In fact, he is at his best when dealing with nations that have evil designs on India. The patriot in Arnab is best aroused when he is dealing with that evil, failed, rogue nation called Pakistan. He deals with Pakistan like no prime minister has ever been able to or decimates it like no Army has ever managed to. Each time a blade of grass bends to the breeze on the LoC, Arnab breathes fire at Pakistan for trying to sneak in terrorists into the country. He lines up a battery of serving and retired generals of Pakistan and conducts the verbal equivalent of a summary execution. Yet, the same generals keep resurfacing on Arnab’s show each time he feels the urge to have a Pakistani or two for dinner. This causes much wonderment among Newshour hounds on the masochist streak that makes the Pakistani generals offer themselves up as bait repeatedly.
So, it is assumed the money must be good.
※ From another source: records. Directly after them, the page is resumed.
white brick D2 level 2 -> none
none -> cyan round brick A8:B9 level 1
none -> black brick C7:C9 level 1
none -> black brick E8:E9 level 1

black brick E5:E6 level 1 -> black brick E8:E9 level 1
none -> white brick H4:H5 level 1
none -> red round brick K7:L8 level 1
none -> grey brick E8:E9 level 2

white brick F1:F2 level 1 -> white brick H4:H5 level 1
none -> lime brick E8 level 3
But since Arnab insists that Pakistan is the way it is only because the generals have sold their country cheap, it is unlikely he is blowing his budget for this routine cross-border target practice. Of course, left to Arnab Pakistan would have existed only as the largest crater on earth since the meteors wiped out all life on the planet. Yes, he would have nuked it many times over by now. The Times of India, the country’s oldest English newspaper and the mother brand from the Times Now stable runs Aman Ki Aasha (Hope for Peace), the widely-acclaimed campaign for ending India-Pakistan hostilities. Just as Arnab doesn’t seem to know of this campaign, the Times of India seems quite oblivious of the fact that the last time there was absolute peace on the LoC was when Arnab took a two-week holiday in early September.
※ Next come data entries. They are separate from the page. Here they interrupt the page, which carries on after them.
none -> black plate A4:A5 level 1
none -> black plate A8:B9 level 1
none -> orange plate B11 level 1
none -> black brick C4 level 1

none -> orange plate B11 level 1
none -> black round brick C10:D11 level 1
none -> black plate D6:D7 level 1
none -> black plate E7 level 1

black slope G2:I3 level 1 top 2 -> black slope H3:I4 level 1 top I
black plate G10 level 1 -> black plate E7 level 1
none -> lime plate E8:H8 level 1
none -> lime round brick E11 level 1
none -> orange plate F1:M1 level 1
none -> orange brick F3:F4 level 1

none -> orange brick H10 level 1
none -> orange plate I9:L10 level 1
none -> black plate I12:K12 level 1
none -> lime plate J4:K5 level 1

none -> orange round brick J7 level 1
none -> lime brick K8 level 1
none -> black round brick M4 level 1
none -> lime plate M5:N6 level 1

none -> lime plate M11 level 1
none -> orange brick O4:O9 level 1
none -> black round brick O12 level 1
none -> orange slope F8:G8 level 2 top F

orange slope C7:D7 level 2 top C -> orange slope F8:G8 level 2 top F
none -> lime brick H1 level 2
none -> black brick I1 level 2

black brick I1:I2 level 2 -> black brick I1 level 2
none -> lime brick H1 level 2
It could be the marketing genius of the Times group to milk the issue from both ends or it could also be that their internal boundaries are not as porous as our LoC. Apart from conducting war exercises against Pakistan, Arnab land is eyeball-toeyeball with China, exposes the double standards of America in almost anything it does and highlights the hypocrisy of racist Australia which loves the education dollars from India but not the brown students who come along with. His blood boils so much when an old Sikh is roughed up by a bunch of racist women in the UK that he almost gets the whole of Punjab to rise in revolt against the Indian government’s inaction–even though there is nothing it can do as the gentleman is a citizen of the said country–or builds a tide of emotional revulsion against “inhuman” Norway for snatching an infant from his Indian mother’s custody for alleged physical abuse.
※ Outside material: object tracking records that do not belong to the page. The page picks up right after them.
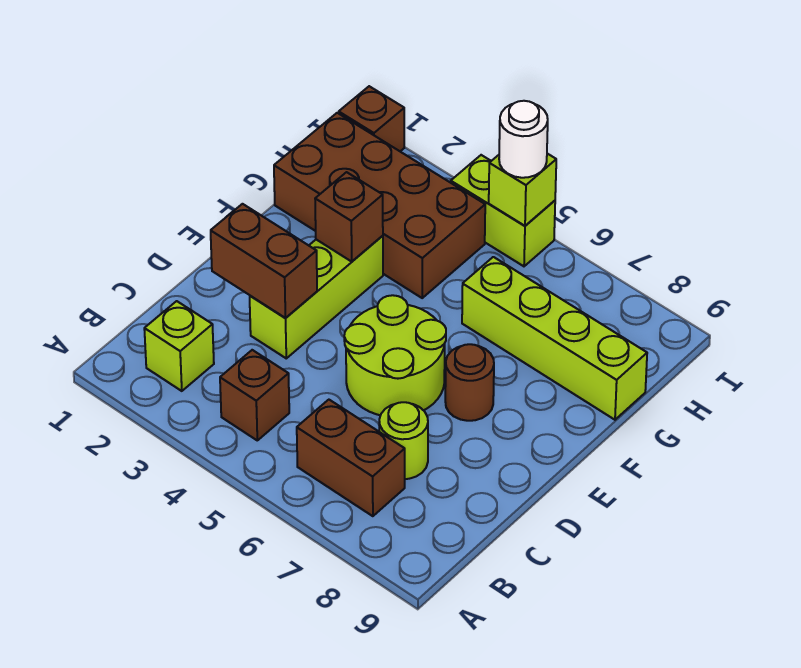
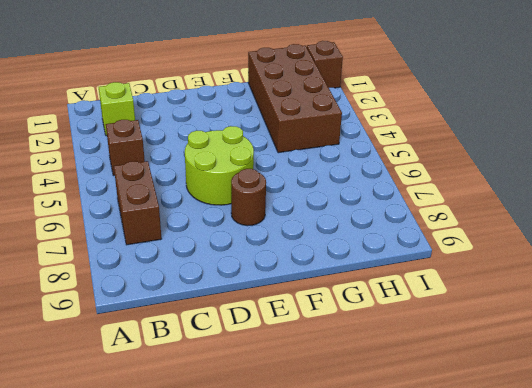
none -> lime round brick C7 level 1
none -> lime brick D3:F3 level 1
none -> lime brick G6:G9 level 1

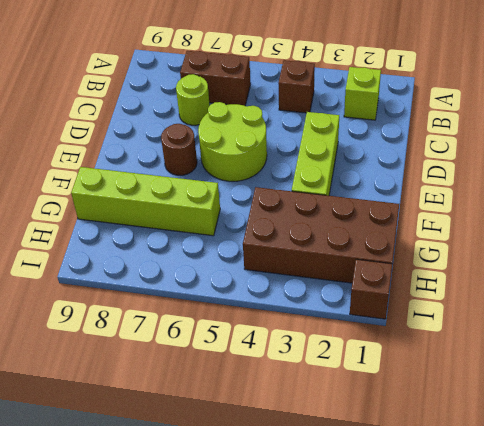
none -> lime brick I4:I5 level 1
none -> brown brick D2:D3 level 2
none -> brown brick F3 level 2

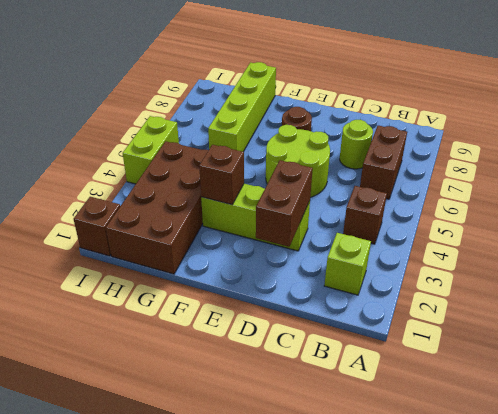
none -> lime brick I5 level 2
none -> white round brick I5 level 3

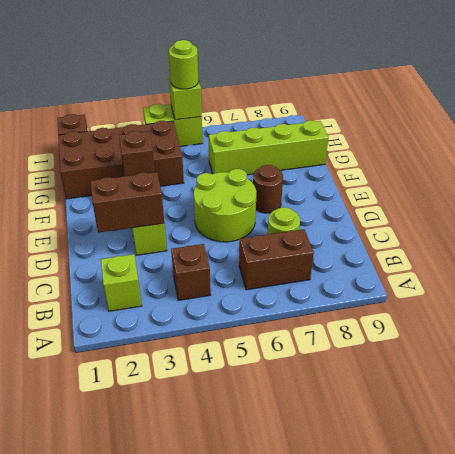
lime round brick I5 level 3 -> white round brick I5 level 3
I can go on and on, Sharada, but everything good must come to an end and so must my Arnab eulogy. So, in short and in conclusion, here’s what I have to say: Arnab is not just the editor-inchief of Times Now. He’s India’s protector-inchief. He is the guy who is keeping India safe while you are away on selfish pursuits. You are lucky you can get away by not knowing him.For a billion-plus Indians, minus of course his maths teacher, that is not even a distant option. Because, truth told, Arnab is the best we have got!